**Your goal**
Copy each entry below exactly.

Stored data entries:
=== Section Start ===
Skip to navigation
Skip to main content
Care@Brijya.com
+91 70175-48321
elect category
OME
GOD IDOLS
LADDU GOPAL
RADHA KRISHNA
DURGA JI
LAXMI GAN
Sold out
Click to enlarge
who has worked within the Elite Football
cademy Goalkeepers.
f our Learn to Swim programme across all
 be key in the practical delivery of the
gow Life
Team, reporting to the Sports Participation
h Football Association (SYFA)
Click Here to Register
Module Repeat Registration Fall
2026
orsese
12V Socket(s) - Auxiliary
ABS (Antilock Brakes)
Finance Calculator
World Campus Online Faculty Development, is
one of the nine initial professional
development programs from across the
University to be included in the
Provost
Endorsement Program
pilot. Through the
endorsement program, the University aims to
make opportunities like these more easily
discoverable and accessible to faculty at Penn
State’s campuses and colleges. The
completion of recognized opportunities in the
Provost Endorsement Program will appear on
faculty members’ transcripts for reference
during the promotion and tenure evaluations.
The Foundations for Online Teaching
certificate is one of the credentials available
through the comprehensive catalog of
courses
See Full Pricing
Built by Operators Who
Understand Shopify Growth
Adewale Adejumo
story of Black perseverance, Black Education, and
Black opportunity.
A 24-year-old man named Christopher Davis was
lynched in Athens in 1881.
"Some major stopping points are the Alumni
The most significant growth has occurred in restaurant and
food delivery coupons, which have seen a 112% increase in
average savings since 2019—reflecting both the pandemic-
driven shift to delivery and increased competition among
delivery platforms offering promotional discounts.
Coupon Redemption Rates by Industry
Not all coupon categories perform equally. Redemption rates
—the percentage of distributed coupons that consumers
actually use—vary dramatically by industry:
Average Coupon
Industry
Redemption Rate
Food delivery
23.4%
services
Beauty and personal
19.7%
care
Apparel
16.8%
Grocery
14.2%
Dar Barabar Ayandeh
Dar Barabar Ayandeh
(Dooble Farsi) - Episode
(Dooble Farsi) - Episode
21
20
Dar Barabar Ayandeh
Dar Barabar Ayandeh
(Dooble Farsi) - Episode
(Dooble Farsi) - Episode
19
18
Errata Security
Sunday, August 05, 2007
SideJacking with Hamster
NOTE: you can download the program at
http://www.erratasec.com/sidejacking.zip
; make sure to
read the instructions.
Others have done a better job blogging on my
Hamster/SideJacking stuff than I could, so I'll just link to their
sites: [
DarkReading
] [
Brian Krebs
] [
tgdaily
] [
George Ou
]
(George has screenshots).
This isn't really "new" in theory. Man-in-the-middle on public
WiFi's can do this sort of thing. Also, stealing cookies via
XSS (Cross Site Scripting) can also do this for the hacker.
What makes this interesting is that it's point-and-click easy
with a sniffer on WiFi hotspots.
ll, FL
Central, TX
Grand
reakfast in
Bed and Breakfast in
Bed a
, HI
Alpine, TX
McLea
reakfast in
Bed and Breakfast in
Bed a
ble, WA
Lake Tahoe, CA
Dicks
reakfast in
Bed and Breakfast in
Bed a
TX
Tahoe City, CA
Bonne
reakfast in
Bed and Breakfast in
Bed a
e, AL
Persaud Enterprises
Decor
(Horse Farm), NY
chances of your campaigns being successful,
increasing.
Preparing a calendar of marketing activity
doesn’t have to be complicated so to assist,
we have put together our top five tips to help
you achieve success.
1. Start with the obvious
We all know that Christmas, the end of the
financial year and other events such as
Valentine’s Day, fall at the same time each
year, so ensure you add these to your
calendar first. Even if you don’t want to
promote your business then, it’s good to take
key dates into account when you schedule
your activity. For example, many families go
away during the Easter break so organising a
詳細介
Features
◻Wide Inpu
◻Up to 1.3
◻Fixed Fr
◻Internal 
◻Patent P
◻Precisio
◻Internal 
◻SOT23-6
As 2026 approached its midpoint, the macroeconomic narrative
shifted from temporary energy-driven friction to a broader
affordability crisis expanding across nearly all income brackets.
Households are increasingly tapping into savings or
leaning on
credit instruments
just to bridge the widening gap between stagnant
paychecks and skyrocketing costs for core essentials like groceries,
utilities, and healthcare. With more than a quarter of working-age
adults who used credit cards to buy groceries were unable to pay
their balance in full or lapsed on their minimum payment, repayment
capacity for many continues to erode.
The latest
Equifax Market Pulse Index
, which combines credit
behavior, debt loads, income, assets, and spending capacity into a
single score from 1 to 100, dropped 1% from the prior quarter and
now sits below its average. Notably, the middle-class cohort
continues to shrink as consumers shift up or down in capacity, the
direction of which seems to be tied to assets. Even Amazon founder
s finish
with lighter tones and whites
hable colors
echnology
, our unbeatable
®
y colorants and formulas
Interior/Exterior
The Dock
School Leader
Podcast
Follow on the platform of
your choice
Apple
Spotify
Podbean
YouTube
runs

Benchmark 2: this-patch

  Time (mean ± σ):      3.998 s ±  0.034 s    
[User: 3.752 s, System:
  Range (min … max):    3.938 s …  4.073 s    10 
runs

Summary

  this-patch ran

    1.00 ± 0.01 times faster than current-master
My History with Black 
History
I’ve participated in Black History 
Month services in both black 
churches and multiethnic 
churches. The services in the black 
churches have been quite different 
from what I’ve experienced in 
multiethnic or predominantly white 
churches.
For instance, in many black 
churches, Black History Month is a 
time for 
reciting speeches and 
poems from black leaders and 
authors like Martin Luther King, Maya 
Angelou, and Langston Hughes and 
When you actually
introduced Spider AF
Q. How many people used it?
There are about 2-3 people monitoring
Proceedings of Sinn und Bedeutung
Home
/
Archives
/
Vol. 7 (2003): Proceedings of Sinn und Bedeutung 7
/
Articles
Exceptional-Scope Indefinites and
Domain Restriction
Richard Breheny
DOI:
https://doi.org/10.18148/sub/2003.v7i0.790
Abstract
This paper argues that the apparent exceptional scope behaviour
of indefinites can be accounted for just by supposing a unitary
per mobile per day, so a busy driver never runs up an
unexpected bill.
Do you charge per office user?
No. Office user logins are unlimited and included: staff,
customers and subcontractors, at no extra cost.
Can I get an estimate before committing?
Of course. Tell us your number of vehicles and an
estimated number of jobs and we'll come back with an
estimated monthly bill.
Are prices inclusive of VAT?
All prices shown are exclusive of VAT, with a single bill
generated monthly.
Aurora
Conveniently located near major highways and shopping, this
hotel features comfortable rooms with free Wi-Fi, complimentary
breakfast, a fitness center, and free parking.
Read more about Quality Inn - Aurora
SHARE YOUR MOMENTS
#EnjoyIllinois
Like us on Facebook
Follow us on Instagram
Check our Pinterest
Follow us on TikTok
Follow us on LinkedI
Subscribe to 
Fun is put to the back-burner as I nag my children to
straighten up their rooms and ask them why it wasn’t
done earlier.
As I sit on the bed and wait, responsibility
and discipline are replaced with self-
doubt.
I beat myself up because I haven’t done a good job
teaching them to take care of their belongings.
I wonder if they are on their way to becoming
=== Section End ===
**Solution for this problem**
Skip to navigation
Skip to main content
Care@Brijya.com
+91 70175-48321
elect category
OME
GOD IDOLS
LADDU GOPAL
RADHA KRISHNA
DURGA JI
LAXMI GAN
Sold out
Click to enlarge
who has worked within the Elite Football
cademy Goalkeepers.
f our Learn to Swim programme across all
 be key in the practical delivery of the
gow Life
Team, reporting to the Sports Participation
h Football Association (SYFA)
Click Here to Register
Module Repeat Registration Fall
2026
orsese
12V Socket(s) - Auxiliary
ABS (Antilock Brakes)
Finance Calculator
World Campus Online Faculty Development, is
one of the nine initial professional
development programs from across the
University to be included in the
Provost
Endorsement Program
pilot. Through the
endorsement program, the University aims to
make opportunities like these more easily
discoverable and accessible to faculty at Penn
State’s campuses and colleges. The
completion of recognized opportunities in the
Provost Endorsement Program will appear on
faculty members’ transcripts for reference
during the promotion and tenure evaluations.
The Foundations for Online Teaching
certificate is one of the credentials available
through the comprehensive catalog of
courses
See Full Pricing
Built by Operators Who
Understand Shopify Growth
Adewale Adejumo
story of Black perseverance, Black Education, and
Black opportunity.
A 24-year-old man named Christopher Davis was
lynched in Athens in 1881.
"Some major stopping points are the Alumni
The most significant growth has occurred in restaurant and
food delivery coupons, which have seen a 112% increase in
average savings since 2019—reflecting both the pandemic-
driven shift to delivery and increased competition among
delivery platforms offering promotional discounts.
Coupon Redemption Rates by Industry
Not all coupon categories perform equally. Redemption rates
—the percentage of distributed coupons that consumers
actually use—vary dramatically by industry:
Average Coupon
Industry
Redemption Rate
Food delivery
23.4%
services
Beauty and personal
19.7%
care
Apparel
16.8%
Grocery
14.2%
Dar Barabar Ayandeh
Dar Barabar Ayandeh
(Dooble Farsi) - Episode
(Dooble Farsi) - Episode
21
20
Dar Barabar Ayandeh
Dar Barabar Ayandeh
(Dooble Farsi) - Episode
(Dooble Farsi) - Episode
19
18
Errata Security
Sunday, August 05, 2007
SideJacking with Hamster
NOTE: you can download the program at
http://www.erratasec.com/sidejacking.zip
; make sure to
read the instructions.
Others have done a better job blogging on my
Hamster/SideJacking stuff than I could, so I'll just link to their
sites: [
DarkReading
] [
Brian Krebs
] [
tgdaily
] [
George Ou
]
(George has screenshots).
This isn't really "new" in theory. Man-in-the-middle on public
WiFi's can do this sort of thing. Also, stealing cookies via
XSS (Cross Site Scripting) can also do this for the hacker.
What makes this interesting is that it's point-and-click easy
with a sniffer on WiFi hotspots.
ll, FL
Central, TX
Grand
reakfast in
Bed and Breakfast in
Bed a
, HI
Alpine, TX
McLea
reakfast in
Bed and Breakfast in
Bed a
ble, WA
Lake Tahoe, CA
Dicks
reakfast in
Bed and Breakfast in
Bed a
TX
Tahoe City, CA
Bonne
reakfast in
Bed and Breakfast in
Bed a
e, AL
Persaud Enterprises
Decor
(Horse Farm), NY
chances of your campaigns being successful,
increasing.
Preparing a calendar of marketing activity
doesn’t have to be complicated so to assist,
we have put together our top five tips to help
you achieve success.
1. Start with the obvious
We all know that Christmas, the end of the
financial year and other events such as
Valentine’s Day, fall at the same time each
year, so ensure you add these to your
calendar first. Even if you don’t want to
promote your business then, it’s good to take
key dates into account when you schedule
your activity. For example, many families go
away during the Easter break so organising a
詳細介
Features
◻Wide Inpu
◻Up to 1.3
◻Fixed Fr
◻Internal 
◻Patent P
◻Precisio
◻Internal 
◻SOT23-6
As 2026 approached its midpoint, the macroeconomic narrative
shifted from temporary energy-driven friction to a broader
affordability crisis expanding across nearly all income brackets.
Households are increasingly tapping into savings or
leaning on
credit instruments
just to bridge the widening gap between stagnant
paychecks and skyrocketing costs for core essentials like groceries,
utilities, and healthcare. With more than a quarter of working-age
adults who used credit cards to buy groceries were unable to pay
their balance in full or lapsed on their minimum payment, repayment
capacity for many continues to erode.
The latest
Equifax Market Pulse Index
, which combines credit
behavior, debt loads, income, assets, and spending capacity into a
single score from 1 to 100, dropped 1% from the prior quarter and
now sits below its average. Notably, the middle-class cohort
continues to shrink as consumers shift up or down in capacity, the
direction of which seems to be tied to assets. Even Amazon founder
s finish
with lighter tones and whites
hable colors
echnology
, our unbeatable
®
y colorants and formulas
Interior/Exterior
The Dock
School Leader
Podcast
Follow on the platform of
your choice
Apple
Spotify
Podbean
YouTube
runs

Benchmark 2: this-patch

  Time (mean ± σ):      3.998 s ±  0.034 s    
[User: 3.752 s, System:
  Range (min … max):    3.938 s …  4.073 s    10 
runs

Summary

  this-patch ran

    1.00 ± 0.01 times faster than current-master
My History with Black 
History
I’ve participated in Black History 
Month services in both black 
churches and multiethnic 
churches. The services in the black 
churches have been quite different 
from what I’ve experienced in 
multiethnic or predominantly white 
churches.
For instance, in many black 
churches, Black History Month is a 
time for 
reciting speeches and 
poems from black leaders and 
authors like Martin Luther King, Maya 
Angelou, and Langston Hughes and 
When you actually
introduced Spider AF
Q. How many people used it?
There are about 2-3 people monitoring
Proceedings of Sinn und Bedeutung
Home
/
Archives
/
Vol. 7 (2003): Proceedings of Sinn und Bedeutung 7
/
Articles
Exceptional-Scope Indefinites and
Domain Restriction
Richard Breheny
DOI:
https://doi.org/10.18148/sub/2003.v7i0.790
Abstract
This paper argues that the apparent exceptional scope behaviour
of indefinites can be accounted for just by supposing a unitary
per mobile per day, so a busy driver never runs up an
unexpected bill.
Do you charge per office user?
No. Office user logins are unlimited and included: staff,
customers and subcontractors, at no extra cost.
Can I get an estimate before committing?
Of course. Tell us your number of vehicles and an
estimated number of jobs and we'll come back with an
estimated monthly bill.
Are prices inclusive of VAT?
All prices shown are exclusive of VAT, with a single bill
generated monthly.
Aurora
Conveniently located near major highways and shopping, this
hotel features comfortable rooms with free Wi-Fi, complimentary
breakfast, a fitness center, and free parking.
Read more about Quality Inn - Aurora
SHARE YOUR MOMENTS
#EnjoyIllinois
Like us on Facebook
Follow us on Instagram
Check our Pinterest
Follow us on TikTok
Follow us on LinkedI
Subscribe to 
Fun is put to the back-burner as I nag my children to
straighten up their rooms and ask them why it wasn’t
done earlier.
As I sit on the bed and wait, responsibility
and discipline are replaced with self-
doubt.
I beat myself up because I haven’t done a good job
teaching them to take care of their belongings.
I wonder if they are on their way to becoming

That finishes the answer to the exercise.